I find the visualization above to be more useful than simply reporting the average score of a prompt. The pitfalls of using averages are relatively well known, but I’d like to be more concrete on why the above visualization is useful. Recall that the CORE3 prompt asks students: “The instructor (Mario Badr) created an atmosphere that was conducive to my learning.”

One example is if something was different in one course to another, I could talk about how that may have impacted the distribution. The 20209 CSC110 offering occurred during the pandemic, but the 20219 CSC110 offering did not. Similarly, the 20221 CSC385 course offering was the “last” term impacted by the pandemic, which made in-person sessions optional until after reading week. For a lab-based course like CSC385, this caused (in my opinion) a significant drop in course enrolment. I would contrast this with the 20241 course offering (not shown above), which ended with over 50 students in the course (and had a higher response rate for course evaluations).

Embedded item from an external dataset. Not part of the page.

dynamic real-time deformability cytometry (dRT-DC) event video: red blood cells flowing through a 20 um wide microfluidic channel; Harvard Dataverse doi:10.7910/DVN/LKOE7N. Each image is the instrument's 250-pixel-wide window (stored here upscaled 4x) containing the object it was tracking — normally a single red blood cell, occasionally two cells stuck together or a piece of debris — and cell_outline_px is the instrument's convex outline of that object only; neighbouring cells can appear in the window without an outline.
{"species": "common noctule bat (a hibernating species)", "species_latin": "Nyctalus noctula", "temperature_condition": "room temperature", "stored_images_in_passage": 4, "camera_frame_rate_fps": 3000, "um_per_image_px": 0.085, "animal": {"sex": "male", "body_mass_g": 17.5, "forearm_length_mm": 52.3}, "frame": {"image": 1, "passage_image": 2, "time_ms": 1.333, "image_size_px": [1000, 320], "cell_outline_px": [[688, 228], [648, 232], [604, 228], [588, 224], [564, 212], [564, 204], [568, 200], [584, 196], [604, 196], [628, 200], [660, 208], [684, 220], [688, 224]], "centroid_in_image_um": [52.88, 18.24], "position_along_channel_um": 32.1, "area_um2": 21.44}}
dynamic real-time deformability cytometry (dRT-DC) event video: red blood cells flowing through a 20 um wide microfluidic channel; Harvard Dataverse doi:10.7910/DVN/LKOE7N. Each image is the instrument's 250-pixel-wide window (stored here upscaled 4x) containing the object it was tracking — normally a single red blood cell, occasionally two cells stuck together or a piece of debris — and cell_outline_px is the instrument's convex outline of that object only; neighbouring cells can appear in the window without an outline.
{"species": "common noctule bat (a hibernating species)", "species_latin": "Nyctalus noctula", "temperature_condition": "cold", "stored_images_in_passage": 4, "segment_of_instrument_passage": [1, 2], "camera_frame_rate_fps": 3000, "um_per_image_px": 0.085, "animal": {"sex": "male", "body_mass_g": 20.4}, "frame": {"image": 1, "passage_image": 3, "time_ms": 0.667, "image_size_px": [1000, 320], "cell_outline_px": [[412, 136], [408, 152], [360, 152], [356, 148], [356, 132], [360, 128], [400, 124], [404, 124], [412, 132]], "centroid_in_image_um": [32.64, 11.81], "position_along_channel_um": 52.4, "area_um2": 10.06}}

Do you need to go these lengths of data collection and visualization? I’ve found that, in general, the answer is no. But one place where I have found it very useful is for the “extra” questions instructors can choose on their course evaluations. This is because the data for those questions are, if I am correct, only visible to you (the instructor and not, e.g., the department). So, when submitting a dossier for review or promotion, including that data in a way that does not hide the underlying distribution (e.g., a mean or median) can be very useful when providing evidence for teaching excellence.